* [SELECTED EXCERPT]
- - -
The main use of this server is basically as a backup using backuppc the rest of the jails are basically idle and some times depending on the backup process running at the moment I will see an increase on swap usage. 

I don't know how to find out how much memory zfs process are using and how to find out which services is swapping.

Does anyone can help me here ?

Thanks.


----------



## Crivens (Aug 10, 2012)

Please correct me if I am wrong, but it looks to me like there is about 6MB of swap space used with almost 600MB being free. That would not be a problem at all, I think.


----------



## jamengual (Aug 10, 2012)

Crivens said:
			
		

> Please correct me if I am wrong, but it looks to me like there is about 6MB of swap space used with almost 600MB being free. That would not be a problem at all, I think.



Yes it is right but this metric are from when the server has been ok normally I have 6GB of swap in use.

The thing is of all my other FBSD 8.2 servers ( with way more taffic that this one) I never get to have 600 mb free of 14 GBs that is why I'm kinda thinking that is not normal.

Thanks.


----------



## Martillo1 (Aug 10, 2012)

I do not see anything wrong. Maybe the swap was used by a process and another process freed RAM. Now I have a similar situation with 6420K Used swap and 2946M Free memory.


----------



## jamengual (Aug 10, 2012)

Maybe the problem that I do not understand how to represent correctly the top information.

If I see a system 99% idle with 14 GB of ram but 600M free I will think that is not really idle but I guess that the rest of the memory is wired "cached" so that is why the load average is 0 ?


----------



## Martillo1 (Aug 10, 2012)
- - -
* [DATASET]
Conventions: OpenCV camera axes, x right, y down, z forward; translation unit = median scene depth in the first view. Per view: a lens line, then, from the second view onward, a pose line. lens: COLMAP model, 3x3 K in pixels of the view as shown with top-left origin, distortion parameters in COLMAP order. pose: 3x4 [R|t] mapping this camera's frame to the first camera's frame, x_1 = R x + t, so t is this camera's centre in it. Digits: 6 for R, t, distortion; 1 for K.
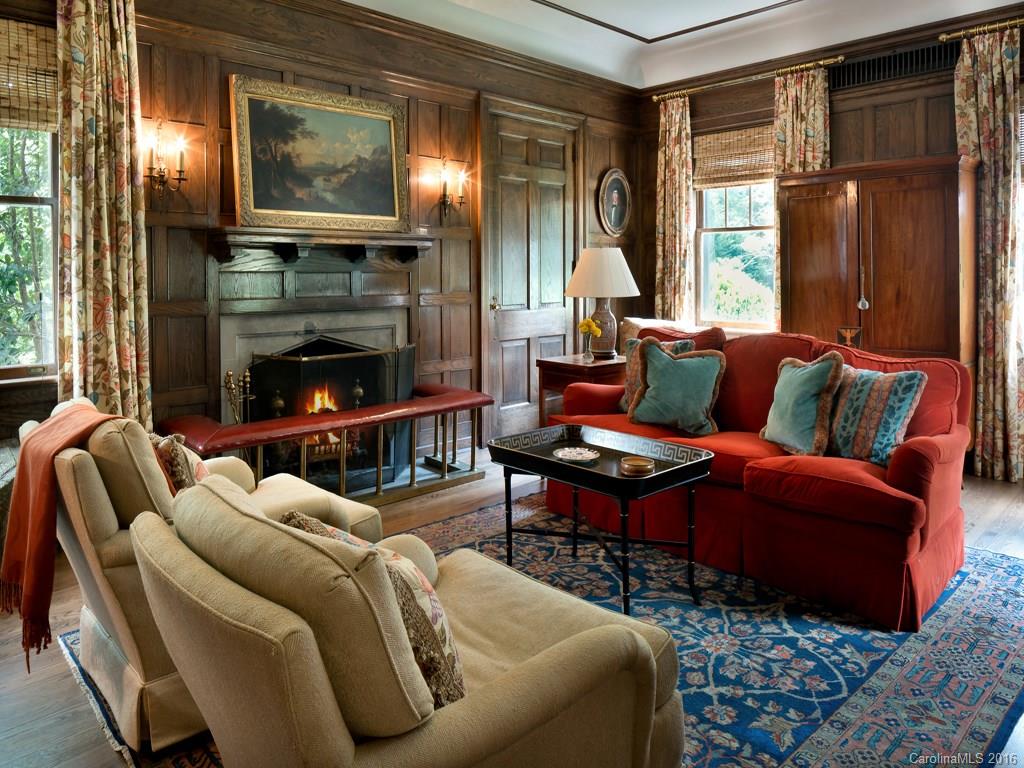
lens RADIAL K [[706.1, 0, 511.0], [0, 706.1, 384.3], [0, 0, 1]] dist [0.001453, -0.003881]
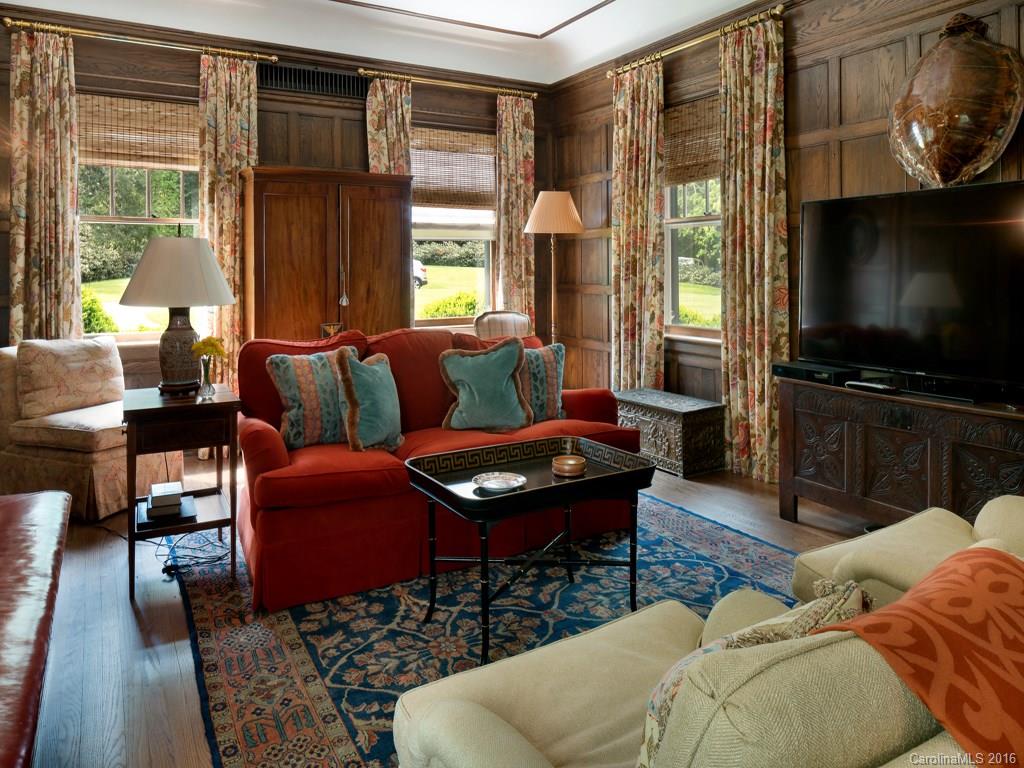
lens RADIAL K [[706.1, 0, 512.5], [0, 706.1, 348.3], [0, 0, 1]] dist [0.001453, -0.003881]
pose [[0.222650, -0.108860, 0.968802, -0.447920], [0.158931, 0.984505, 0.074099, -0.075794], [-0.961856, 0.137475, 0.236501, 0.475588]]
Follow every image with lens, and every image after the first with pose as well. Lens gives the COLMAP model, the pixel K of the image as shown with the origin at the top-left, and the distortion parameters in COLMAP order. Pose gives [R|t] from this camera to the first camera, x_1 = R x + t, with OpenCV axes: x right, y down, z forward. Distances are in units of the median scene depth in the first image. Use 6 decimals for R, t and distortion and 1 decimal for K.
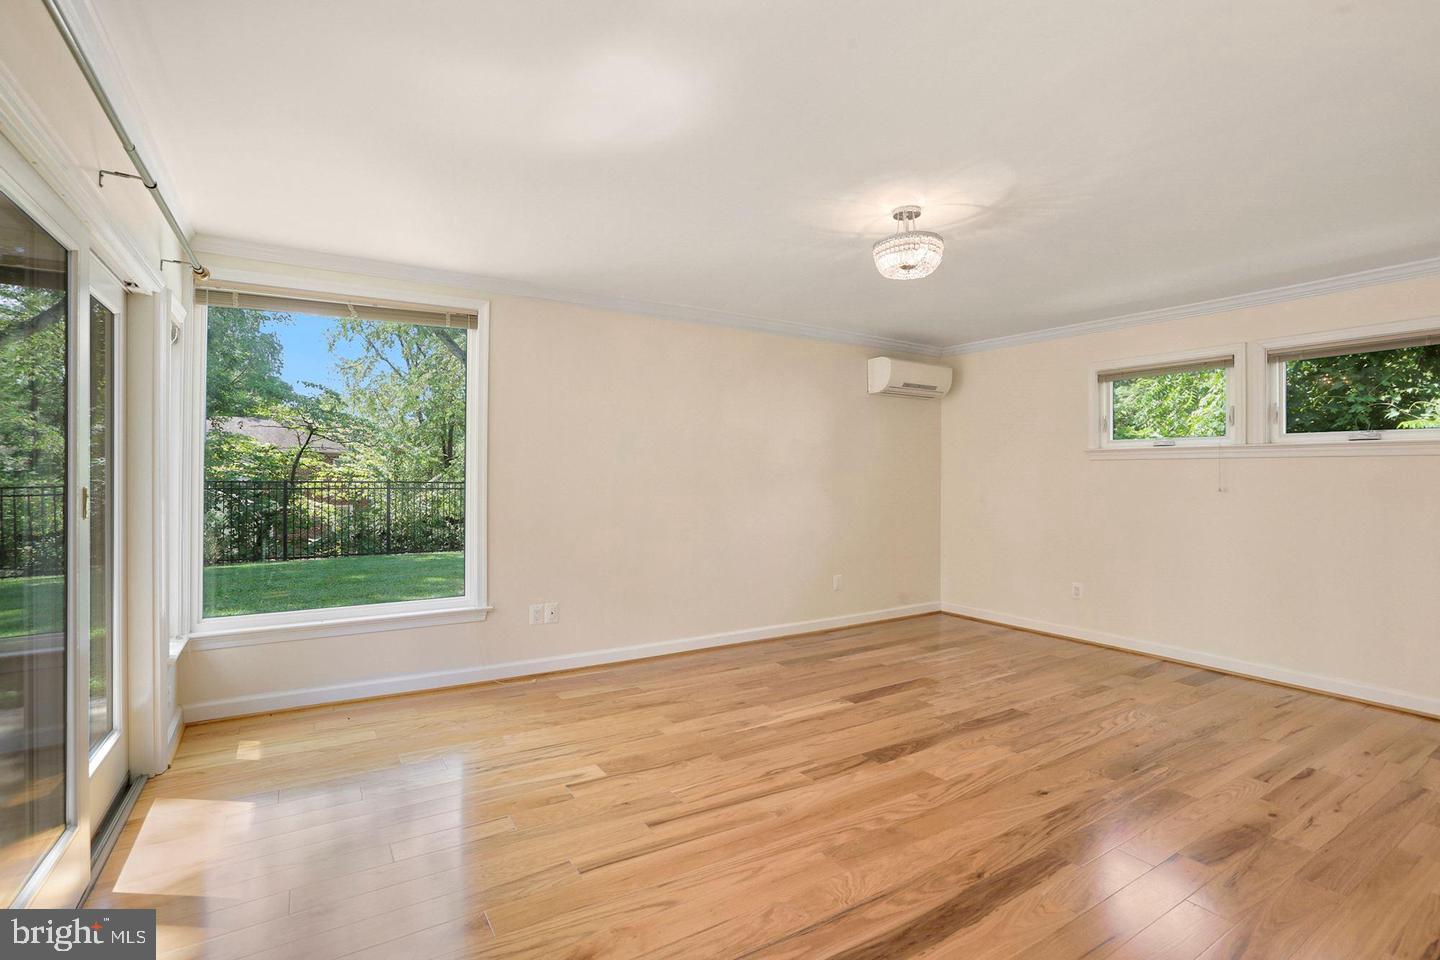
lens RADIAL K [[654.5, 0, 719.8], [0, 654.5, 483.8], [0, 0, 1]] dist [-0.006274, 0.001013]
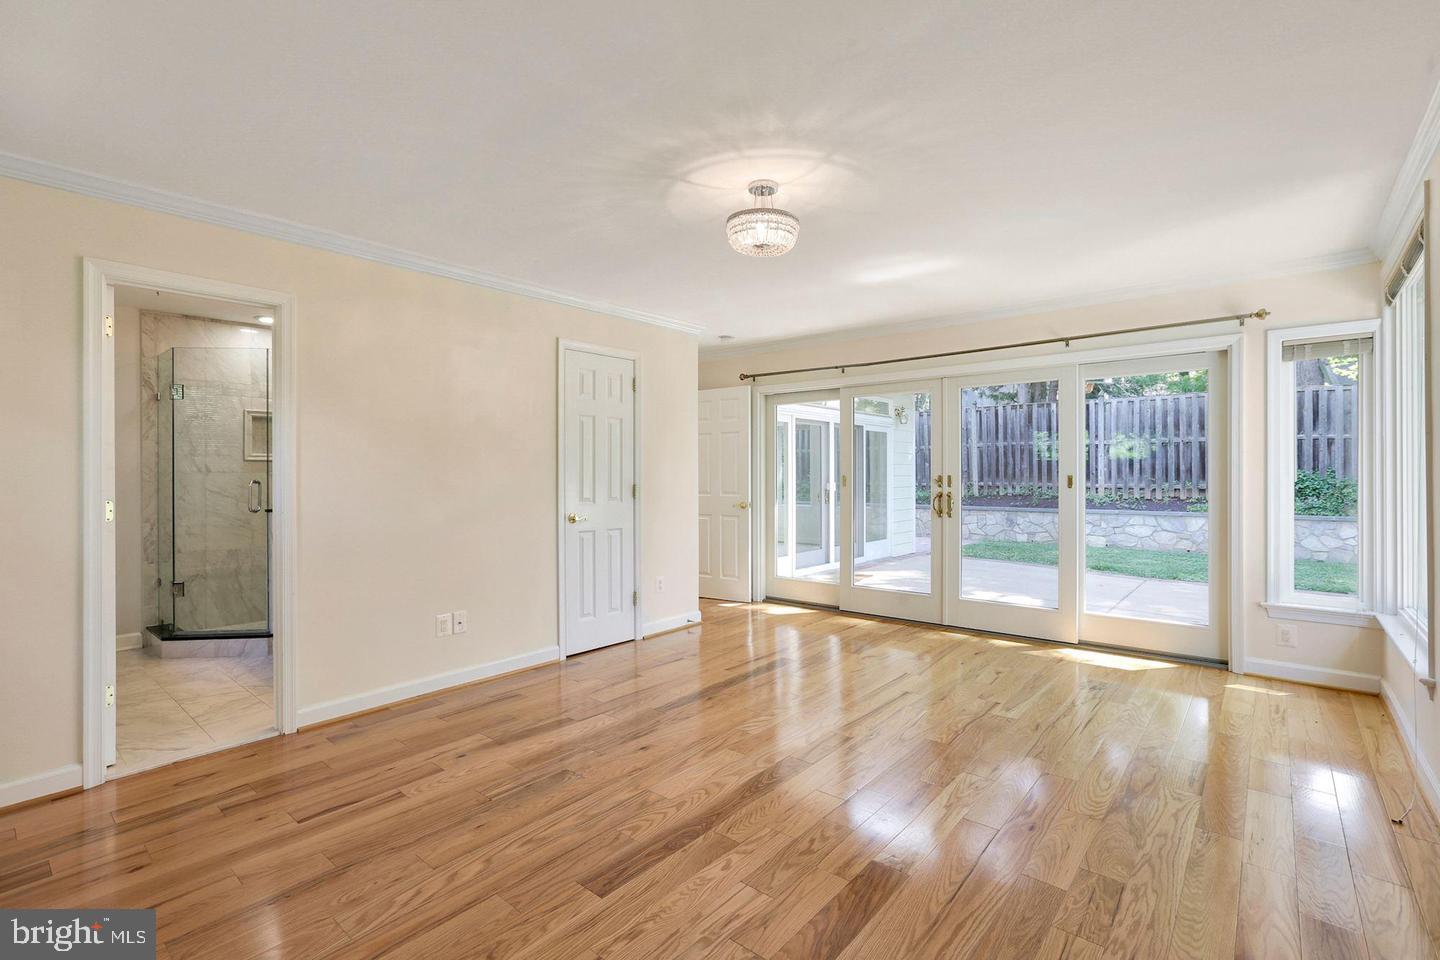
- - -
* [YOUR TASKS]
(a) Write out the passage of the swap-usage forum thread starting with "I do not see" and going on through "the top information.".
(b) Answer these questions from the swap-usage forum thread:
(i) What does the original poster mainly use the server for?
(ii) How much swap does jamengual say is normally in use?
(iii) How much used swap does Martillo1 report on his own system?
(c) Proceed with the swap-usage forum thread from where it stops.

* [RESPONSES PER TASK]
(a)
I do not see anything wrong. Maybe the swap was used by a process and another process freed RAM. Now I have a similar situation with 6420K Used swap and 2946M Free memory.


----------



## jamengual (Aug 10, 2012)

Maybe the problem that I do not understand how to represent correctly the top information.

(b)
(i) As a backup server, using backuppc.
(ii) 6GB.
(iii) 6420K.

(c)
Idle refers to CPU, the workhorse. Memory refers to RAM memory. Swap refers to disk where data from memory is put to free RAM.

Memory is capacity of data, where you put the data. CPU is work made with that data. 

You can have data in memory and not do any work on it.


----------



## jamengual (Aug 10, 2012)

I get that but where is should get worry about the performance ?

when I have no ram free and I'm swapping like crazy or when the wired memory is basically 0 and the active memory is = total memory of system ?

I remember that in Centos all the memory is cached and that is how appears in top, it is a similar case in FBSD ?


----------



## Martillo1 (Aug 11, 2012)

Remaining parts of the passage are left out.